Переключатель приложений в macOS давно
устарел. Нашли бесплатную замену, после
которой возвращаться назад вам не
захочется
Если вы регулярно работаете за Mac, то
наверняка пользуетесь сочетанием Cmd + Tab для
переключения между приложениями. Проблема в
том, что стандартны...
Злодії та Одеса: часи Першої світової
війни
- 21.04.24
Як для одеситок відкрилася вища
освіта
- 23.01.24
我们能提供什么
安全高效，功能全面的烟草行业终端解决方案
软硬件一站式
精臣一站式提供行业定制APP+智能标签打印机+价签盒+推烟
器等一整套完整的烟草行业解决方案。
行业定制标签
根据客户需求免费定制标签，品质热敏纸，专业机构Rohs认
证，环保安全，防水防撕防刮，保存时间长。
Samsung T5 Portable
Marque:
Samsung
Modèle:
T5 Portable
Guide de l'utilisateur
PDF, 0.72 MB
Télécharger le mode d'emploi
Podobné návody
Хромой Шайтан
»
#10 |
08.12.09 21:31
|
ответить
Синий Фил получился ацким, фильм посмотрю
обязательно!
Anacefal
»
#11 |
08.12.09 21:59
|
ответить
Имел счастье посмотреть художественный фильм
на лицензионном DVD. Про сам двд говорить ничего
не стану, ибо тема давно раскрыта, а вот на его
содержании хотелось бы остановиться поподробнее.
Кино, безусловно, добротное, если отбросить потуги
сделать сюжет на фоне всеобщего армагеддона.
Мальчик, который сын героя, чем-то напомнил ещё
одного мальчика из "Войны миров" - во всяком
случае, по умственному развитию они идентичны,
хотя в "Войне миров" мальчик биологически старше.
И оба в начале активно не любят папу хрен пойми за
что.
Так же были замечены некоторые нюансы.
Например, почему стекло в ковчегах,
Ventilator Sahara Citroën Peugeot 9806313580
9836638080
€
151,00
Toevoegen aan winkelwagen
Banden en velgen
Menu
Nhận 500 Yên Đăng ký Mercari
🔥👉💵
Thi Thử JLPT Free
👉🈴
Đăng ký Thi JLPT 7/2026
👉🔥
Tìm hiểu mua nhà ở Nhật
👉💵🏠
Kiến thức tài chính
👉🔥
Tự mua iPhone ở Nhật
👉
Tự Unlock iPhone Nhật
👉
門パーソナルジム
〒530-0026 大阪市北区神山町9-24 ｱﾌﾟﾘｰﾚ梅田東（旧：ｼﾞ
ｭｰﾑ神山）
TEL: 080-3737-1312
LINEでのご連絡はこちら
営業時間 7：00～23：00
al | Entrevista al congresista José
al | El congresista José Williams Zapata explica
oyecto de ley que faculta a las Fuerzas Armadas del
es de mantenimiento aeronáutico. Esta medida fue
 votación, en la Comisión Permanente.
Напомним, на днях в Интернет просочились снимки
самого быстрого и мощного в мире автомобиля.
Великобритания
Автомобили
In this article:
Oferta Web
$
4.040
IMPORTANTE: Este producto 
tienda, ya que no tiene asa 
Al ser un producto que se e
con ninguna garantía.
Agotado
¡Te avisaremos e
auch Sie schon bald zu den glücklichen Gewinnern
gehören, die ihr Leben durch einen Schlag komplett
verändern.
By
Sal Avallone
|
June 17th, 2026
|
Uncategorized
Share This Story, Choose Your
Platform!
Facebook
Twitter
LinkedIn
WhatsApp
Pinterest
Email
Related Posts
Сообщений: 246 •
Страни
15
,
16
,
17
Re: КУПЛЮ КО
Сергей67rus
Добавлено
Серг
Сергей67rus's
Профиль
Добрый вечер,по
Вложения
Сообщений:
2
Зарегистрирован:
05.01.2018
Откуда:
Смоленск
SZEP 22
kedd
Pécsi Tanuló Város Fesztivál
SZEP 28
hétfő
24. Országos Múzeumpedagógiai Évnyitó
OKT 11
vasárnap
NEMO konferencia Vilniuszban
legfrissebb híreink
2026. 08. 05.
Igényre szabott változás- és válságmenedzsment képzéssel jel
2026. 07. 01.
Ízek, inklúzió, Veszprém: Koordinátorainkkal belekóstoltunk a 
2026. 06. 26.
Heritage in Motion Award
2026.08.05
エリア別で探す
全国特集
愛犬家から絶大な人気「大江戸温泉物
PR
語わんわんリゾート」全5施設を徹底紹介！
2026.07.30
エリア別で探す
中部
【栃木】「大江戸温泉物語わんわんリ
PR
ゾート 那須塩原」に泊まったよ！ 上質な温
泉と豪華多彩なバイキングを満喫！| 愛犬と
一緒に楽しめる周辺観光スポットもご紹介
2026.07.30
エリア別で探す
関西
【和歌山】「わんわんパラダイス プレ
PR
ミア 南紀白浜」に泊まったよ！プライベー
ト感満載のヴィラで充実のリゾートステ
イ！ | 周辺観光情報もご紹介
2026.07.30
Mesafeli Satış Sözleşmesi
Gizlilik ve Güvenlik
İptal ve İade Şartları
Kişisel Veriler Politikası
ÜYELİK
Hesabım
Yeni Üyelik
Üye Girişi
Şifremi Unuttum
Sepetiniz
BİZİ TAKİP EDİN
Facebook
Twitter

+---+

→ What this task involves: Lines above that include the string "JLPT" need to be copied.

→ Result:
Thi Thử JLPT Free
Đăng ký Thi JLPT 7/2026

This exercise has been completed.